Gonzalez v. Commissioner of Correction

407 Mass. 448
CourtMassachusetts Supreme Judicial Court
DecidedMay 17, 1990
StatusPublished
Cited by9 cases

This text of 407 Mass. 448 (Gonzalez v. Commissioner of Correction) is published on Counsel Stack Legal Research, covering Massachusetts Supreme Judicial Court primary law. Counsel Stack provides free access to over 12 million legal documents including statutes, case law, regulations, and constitutions.

Bluebook
Gonzalez v. Commissioner of Correction, 407 Mass. 448 (Mass. 1990).

Opinion

O’Connor,

J. Roman Gonzalez and Floyd Finer commenced this action in the Superior Court in September, 1987. Their complaint, which characterized the action as a class action on behalf of all inmates at the Massachusetts Correctional Institution at Shirley (M.C.I. Shirley), challenged the Federal and State constitutionality of the urinalysis drug-testing program at that facility. When the action was filed, Gonzalez and Finer were incarcerated at M.C.I. Shirley. On April 11, 1988, Finer was transferred to a different facility, and on December 12, 1988, he was released from custody. Gonzalez was released on April 14, 1988.

On August 17, 1988, Gonzalez filed a “Motion to Certify Expanded Class” to include in the class all present and future inmates under the supervision of the Department of Correction.3 The defendants responded with a “Motion to Dismiss and Opposition to Class Certification and Expansion,” based on mootness and lack of jurisdiction under Mass. R. Civ. P. 12 (b), 365 Mass. 754 (1974). The defendants alleged that the case was moot because, due to their transfer or release from M.C.I. Shirley before a class certification hearing had been held, the plaintiffs lacked standing and therefore there was no “live” controversy before the court. No explicit action was ever taken on the motion to dismiss. No contention is made that the motion was waived.

A hearing was held on October 6, 1988, at which the judge informed counsel that he wanted materials submitted relative to the “state-of-the-art” procedures in current use for urinalysis drug testing as such materials might bear on the “substantial evidence” standard applicable to inmate disciplinary proceedings. See Murphy v. Superintendent, Mass. [450]*450Correctional Inst., Cedar Junction, 396 Mass. 830, 833 (1986). In early February, 1989, in response to the judge’s order, the parties submitted memoranda of law, affidavits, and other materials concerning the reliability of various urinalysis drug-testing methods. After a hearing relative to the materials submitted, the plaintiffs filed a motion for summary judgment, and the defendants filed an opposition to it.

Data records:

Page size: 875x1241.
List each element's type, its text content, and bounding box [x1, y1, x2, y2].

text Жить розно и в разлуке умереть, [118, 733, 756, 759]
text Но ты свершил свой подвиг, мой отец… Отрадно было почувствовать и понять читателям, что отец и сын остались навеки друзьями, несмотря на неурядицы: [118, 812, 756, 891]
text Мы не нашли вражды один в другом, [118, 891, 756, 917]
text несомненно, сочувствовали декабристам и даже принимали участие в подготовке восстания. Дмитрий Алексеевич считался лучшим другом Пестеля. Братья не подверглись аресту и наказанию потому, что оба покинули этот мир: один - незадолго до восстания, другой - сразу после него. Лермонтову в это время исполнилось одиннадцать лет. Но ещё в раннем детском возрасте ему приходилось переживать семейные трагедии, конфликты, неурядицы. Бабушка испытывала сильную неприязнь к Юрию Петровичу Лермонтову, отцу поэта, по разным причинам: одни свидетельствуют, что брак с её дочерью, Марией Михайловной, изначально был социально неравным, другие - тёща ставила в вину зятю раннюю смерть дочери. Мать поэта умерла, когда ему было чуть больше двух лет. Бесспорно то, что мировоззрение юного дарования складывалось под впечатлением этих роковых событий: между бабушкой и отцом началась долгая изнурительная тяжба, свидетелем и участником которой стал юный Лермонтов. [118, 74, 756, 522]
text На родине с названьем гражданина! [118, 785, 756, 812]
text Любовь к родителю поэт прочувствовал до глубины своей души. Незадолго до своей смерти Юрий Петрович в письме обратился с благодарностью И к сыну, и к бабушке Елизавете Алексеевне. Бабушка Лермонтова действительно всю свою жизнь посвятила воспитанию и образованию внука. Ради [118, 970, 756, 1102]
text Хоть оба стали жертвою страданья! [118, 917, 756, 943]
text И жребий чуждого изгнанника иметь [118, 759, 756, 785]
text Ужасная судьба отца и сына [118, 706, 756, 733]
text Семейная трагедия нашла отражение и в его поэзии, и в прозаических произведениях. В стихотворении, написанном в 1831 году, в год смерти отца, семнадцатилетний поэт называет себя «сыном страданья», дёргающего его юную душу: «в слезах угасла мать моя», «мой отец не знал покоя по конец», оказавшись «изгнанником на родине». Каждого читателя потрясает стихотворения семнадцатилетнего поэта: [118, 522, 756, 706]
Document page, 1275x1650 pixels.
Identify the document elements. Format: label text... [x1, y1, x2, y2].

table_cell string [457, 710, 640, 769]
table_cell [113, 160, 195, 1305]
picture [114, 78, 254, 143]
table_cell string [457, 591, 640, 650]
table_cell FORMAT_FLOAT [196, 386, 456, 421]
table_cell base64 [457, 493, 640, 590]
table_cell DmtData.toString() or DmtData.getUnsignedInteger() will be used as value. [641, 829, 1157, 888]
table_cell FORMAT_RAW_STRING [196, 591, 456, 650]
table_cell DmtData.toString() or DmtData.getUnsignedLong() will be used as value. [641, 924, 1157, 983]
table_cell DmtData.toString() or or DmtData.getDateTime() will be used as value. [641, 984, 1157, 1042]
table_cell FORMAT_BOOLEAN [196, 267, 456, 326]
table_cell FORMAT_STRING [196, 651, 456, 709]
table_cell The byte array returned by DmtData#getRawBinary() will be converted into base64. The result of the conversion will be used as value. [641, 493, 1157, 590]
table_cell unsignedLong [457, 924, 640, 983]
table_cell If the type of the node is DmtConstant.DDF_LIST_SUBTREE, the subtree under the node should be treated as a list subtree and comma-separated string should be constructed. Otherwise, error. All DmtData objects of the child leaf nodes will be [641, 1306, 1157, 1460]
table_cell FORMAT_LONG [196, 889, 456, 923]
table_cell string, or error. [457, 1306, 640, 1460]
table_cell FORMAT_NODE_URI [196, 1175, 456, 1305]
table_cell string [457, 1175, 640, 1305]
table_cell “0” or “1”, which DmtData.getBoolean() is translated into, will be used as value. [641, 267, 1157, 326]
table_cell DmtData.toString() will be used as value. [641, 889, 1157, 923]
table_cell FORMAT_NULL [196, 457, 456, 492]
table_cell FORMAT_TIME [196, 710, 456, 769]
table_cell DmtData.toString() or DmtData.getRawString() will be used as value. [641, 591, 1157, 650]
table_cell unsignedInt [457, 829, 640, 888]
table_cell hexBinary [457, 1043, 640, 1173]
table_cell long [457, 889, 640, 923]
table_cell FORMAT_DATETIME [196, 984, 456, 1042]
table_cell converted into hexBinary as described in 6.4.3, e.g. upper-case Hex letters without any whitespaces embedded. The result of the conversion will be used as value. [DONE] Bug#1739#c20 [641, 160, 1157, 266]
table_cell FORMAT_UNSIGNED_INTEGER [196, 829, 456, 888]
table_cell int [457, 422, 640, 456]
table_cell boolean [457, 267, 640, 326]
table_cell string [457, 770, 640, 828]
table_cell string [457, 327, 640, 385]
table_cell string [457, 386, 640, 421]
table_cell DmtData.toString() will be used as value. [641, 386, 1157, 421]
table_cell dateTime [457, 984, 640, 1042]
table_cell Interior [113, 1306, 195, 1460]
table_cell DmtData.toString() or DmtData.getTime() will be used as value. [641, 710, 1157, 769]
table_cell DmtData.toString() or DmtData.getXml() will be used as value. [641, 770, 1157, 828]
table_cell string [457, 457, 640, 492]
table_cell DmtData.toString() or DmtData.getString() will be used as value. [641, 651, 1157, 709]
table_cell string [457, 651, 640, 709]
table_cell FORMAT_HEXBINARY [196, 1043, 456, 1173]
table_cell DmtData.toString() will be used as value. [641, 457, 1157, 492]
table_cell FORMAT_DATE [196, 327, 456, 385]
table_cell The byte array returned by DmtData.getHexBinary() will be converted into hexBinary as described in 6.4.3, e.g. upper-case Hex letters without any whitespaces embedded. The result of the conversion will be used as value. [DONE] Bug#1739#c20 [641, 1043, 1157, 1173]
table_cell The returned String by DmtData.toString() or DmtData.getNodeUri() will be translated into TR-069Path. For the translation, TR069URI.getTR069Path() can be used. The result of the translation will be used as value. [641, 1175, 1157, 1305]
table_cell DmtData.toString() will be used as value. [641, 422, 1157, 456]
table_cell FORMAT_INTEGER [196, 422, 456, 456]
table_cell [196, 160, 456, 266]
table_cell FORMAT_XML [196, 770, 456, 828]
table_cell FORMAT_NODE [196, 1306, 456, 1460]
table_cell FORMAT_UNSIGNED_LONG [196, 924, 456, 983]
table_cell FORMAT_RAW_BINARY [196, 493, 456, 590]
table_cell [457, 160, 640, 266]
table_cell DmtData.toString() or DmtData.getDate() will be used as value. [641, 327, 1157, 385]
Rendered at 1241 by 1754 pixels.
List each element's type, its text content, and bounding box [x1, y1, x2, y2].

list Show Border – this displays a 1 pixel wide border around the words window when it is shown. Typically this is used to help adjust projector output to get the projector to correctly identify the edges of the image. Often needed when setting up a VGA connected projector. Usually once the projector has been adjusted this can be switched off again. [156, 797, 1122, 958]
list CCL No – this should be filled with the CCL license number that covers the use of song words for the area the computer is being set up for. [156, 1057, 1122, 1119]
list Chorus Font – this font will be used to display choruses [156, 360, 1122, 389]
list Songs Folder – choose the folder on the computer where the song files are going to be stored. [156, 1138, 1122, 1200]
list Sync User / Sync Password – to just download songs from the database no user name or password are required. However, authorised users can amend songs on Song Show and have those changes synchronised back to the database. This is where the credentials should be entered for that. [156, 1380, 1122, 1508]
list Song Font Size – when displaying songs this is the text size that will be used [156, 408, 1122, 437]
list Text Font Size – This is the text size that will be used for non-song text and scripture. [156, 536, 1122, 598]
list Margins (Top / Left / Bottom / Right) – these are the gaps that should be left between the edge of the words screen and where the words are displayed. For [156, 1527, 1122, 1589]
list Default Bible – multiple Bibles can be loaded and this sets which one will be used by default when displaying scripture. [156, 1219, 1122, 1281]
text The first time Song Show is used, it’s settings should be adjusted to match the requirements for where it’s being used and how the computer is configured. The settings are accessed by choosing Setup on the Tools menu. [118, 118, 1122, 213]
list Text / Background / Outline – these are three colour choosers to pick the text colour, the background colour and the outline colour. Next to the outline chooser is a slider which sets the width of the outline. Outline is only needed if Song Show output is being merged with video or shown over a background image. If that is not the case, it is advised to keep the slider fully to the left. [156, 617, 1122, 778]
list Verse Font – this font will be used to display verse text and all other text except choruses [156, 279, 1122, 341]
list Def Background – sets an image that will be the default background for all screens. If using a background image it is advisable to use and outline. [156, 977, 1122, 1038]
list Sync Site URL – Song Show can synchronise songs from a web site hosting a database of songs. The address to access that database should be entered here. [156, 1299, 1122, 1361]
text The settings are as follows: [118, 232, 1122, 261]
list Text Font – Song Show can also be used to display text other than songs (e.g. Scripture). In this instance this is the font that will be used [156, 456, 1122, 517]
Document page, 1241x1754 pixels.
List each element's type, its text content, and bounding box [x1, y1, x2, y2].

EXERCISE REQUIREMENTS:
(a) In the Gonzalez v. Commissioner of Correction opinion, shorten the paragraph that begins "On August 17, 1988, Gonzalez filed" into a short bulleted list that keeps its main facts.
(b) Carry on the Gonzalez v. Commissioner of Correction opinion from the point where it stops.

ANSWERS TO EACH TASK:
(a)
- On August 17, 1988, Gonzalez moved to expand the class to all present and future inmates supervised by the Department of Correction.
- The defendants answered with a motion to dismiss and an opposition to class certification and expansion. They based it on mootness and lack of jurisdiction under Mass. R. Civ. P. 12 (b).
- They argued that the plaintiffs had no standing because they were transferred or released from M.C.I. Shirley before a class certification hearing. So there was no "live" controversy.
- The motion to dismiss was never explicitly acted on, and no one claims it was waived.

(b)
In May, 1989, without expressly referring to the summary judgment motion, the judge issued a “Memorandum of Decision and Order.” He ruled that “Plaintiffs are proper representative parties and the matter is not moot — indeed, the question of drug testing in correctional institutions is so significant as virtually to compel a kind of judicial notice of its importance. Whatever legal or constitutional imperatives pertain to inmate drug testing do and should apply to any inmate in any Department of Correction institution. Thus this case, whatever the immediate status of the present plaintiffs, presents vital issues, capable of repetition, yet evading review, Wolf v. Commissioner of Public Welfare, 367 Mass. 293, 298 (1975). It is appropriate, under those circumstances, to relate the class certification back in time to the commencement of this action, see United States Parole Commission v. Geraghty, 445 U.S. 388, 397-399 (1980); Gerstein v. Pugh, 420 U.S. 103, 110-111 [n.11] (1975)” (emphasis in original).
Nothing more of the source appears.